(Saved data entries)
################

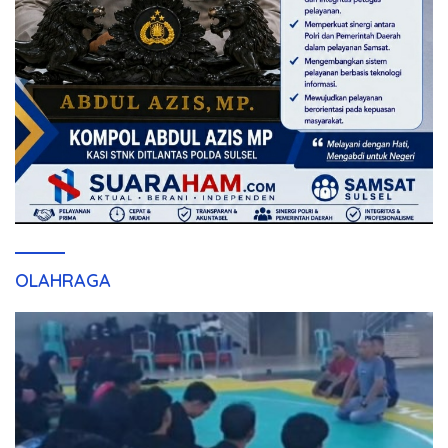
OLAHRAGA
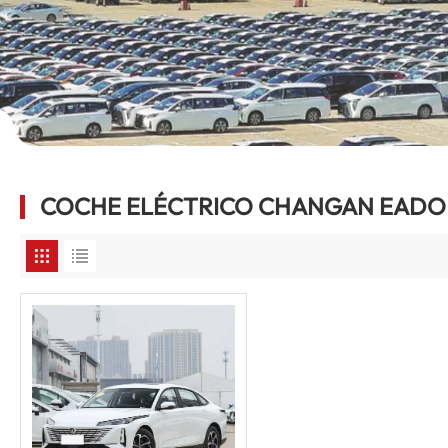
COCHE ELÉCTRICO CHANGAN EADO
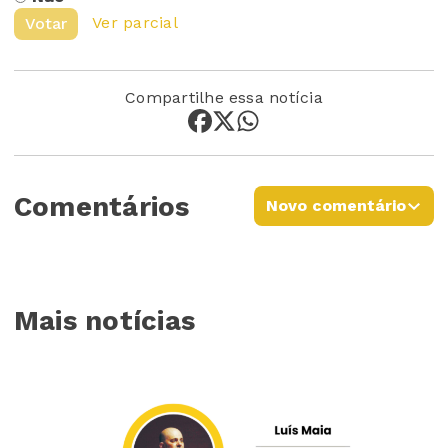
Ver parcial
Votar
Compartilhe essa notícia
Comentários
Novo comentário
Mais notícias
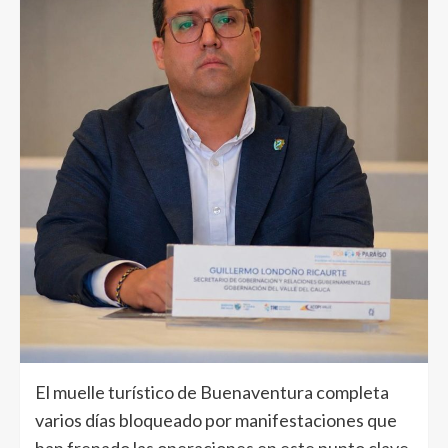
El muelle turístico de Buenaventura completa
varios días bloqueado por manifestaciones que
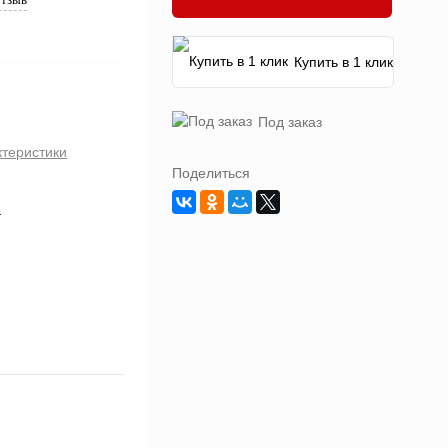
Купить в 1 клик
Под заказ
ктеристики
Поделиться
4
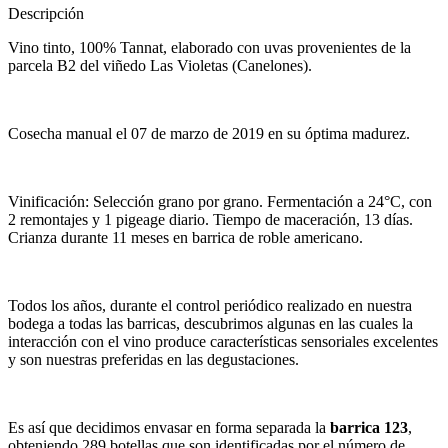
Descripción
Vino tinto, 100% Tannat, elaborado con uvas provenientes de la
parcela B2 del viñedo Las Violetas (Canelones).
Cosecha manual el 07 de marzo de 2019 en su óptima madurez.
Vinificación: Selección grano por grano. Fermentación a 24°C, con
2 remontajes y 1 pigeage diario. Tiempo de maceración, 13 días.
Crianza durante 11 meses en barrica de roble americano.
Todos los años, durante el control periódico realizado en nuestra
bodega a todas las barricas, descubrimos algunas en las cuales la
interacción con el vino produce características sensoriales excelentes
y son nuestras preferidas en las degustaciones.
Es así que decidimos envasar en forma separada la
barrica 123
,
obteniendo 289 botellas que son identificadas por el número de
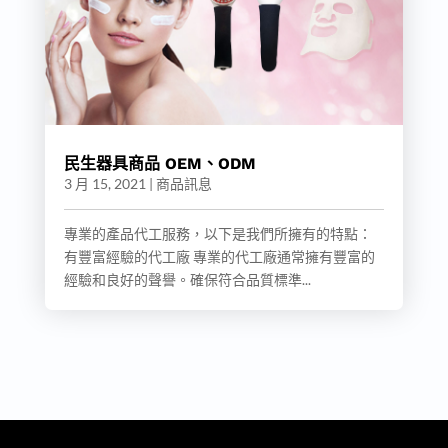
民生器具商品 OEM、ODM
3 月 15, 2021
|
商品訊息
專業的產品代工服務，以下是我們所擁有的特點：
有豐富經驗的代工廠 專業的代工廠通常擁有豐富的
經驗和良好的聲譽。確保符合品質標準...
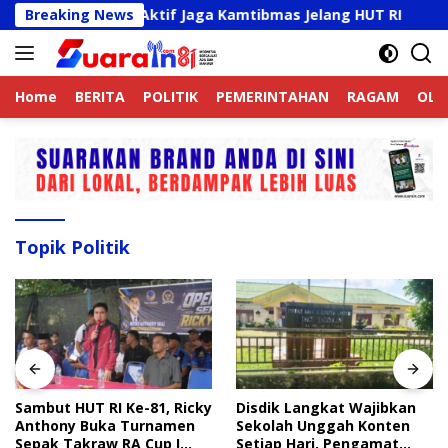
Langsung
Ojek Online Aktif Jaga Kamtibmas Jelang HUT RI
Breaking News
Samb
ke
konten
Home
BERITA
POLITIK
PEMERINTAHAN
RAGAM
OLA
Topik Politik
Sambut HUT RI Ke-81, Ricky
Disdik Langkat Wajibkan
Anthony Buka Turnamen
Sekolah Unggah Konten
Sepak Takraw RA Cup I
Setiap Hari, Pengamat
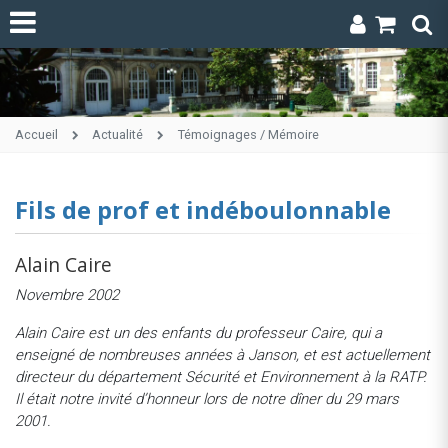
Accueil
Actualité
Témoignages / Mémoire
Fils de prof et indéboulonnable
Alain Caire
Novembre 2002
Alain Caire est un des enfants du professeur Caire, qui a
enseigné de nombreuses années à Janson, et est actuellement
directeur du département Sécurité et Environnement à la RATP.
Il était notre invité d’honneur lors de notre dîner du 29 mars
2001.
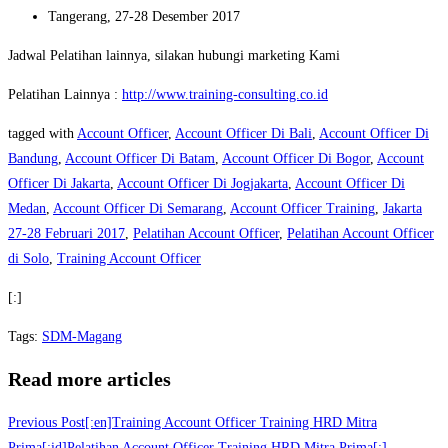
Tangerang, 27-28 Desember 2017
Jadwal Pelatihan lainnya, silakan hubungi marketing Kami
Pelatihan Lainnya :
http://www.training-consulting.co.id
tagged with
Account Officer
,
Account Officer Di Bali
,
Account Officer Di
Bandung
,
Account Officer Di Batam
,
Account Officer Di Bogor
,
Account
Officer Di Jakarta
,
Account Officer Di Jogjakarta
,
Account Officer Di
Medan
,
Account Officer Di Semarang
,
Account Officer Training
,
Jakarta
27-28 Februari 2017
,
Pelatihan Account Officer
,
Pelatihan Account Officer
di Solo
,
Training Account Officer
[:]
Tags
:
SDM-Magang
Read more articles
Previous Post
[:en]Training Account Officer Training HRD Mitra
Prima[:id]Pelatihan Account Officer Training HRD Mitra Prima[:]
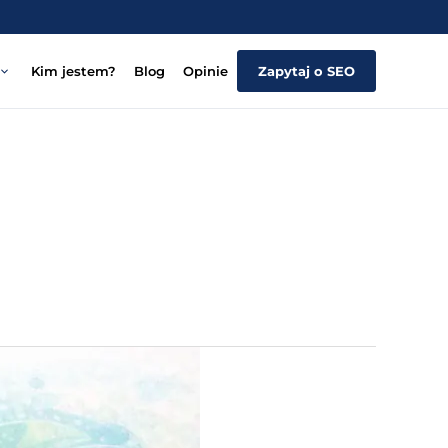
Kim jestem?
Blog
Opinie
Zapytaj o SEO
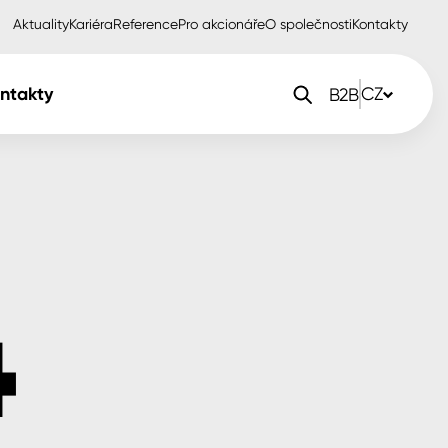
Aktuality
Kariéra
Reference
Pro akcionáře
O společnosti
Kontakty
ntakty
CZ
B2B
orlak Dekor
CZ
orlak Profi
SK
orlak Pta
PL
EN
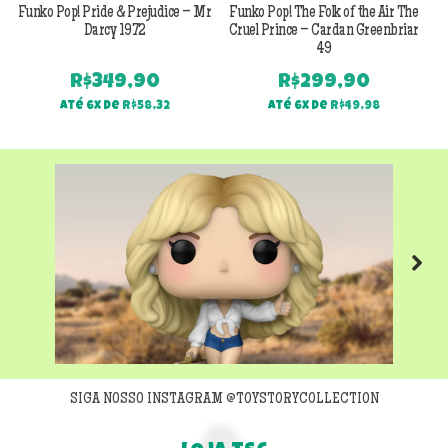
Funko Pop! Pride & Prejudice – Mr
Funko Pop! The Folk of the Air The
F
Darcy 1972
Cruel Prince – Cardan Greenbriar
49
R$
349,90
R$
299,90
Até 6x de
R$
58,32
Até 6x de
R$
49,98
Next
SIGA NOSSO INSTAGRAM @TOYSTORYCOLLECTION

################

▸ **WHAT YOU NEED TO DO**: Copy out every line of the material above that contains the string "Alain", matching case exactly.

▸ **FINAL ANSWER**:
Alain Caire
Alain Caire est un des enfants du professeur Caire, qui a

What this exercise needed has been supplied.